_TASK PROMPT_: Which lines in the listing below contain "киянки"? Copy each of them.

---*---

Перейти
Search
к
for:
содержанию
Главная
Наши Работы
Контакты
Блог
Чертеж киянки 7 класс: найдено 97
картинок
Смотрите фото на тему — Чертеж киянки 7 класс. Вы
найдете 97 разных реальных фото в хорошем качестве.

---*---

_RESPONSE AREA_:
Чертеж киянки 7 класс: найдено 97
Смотрите фото на тему — Чертеж киянки 7 класс. Вы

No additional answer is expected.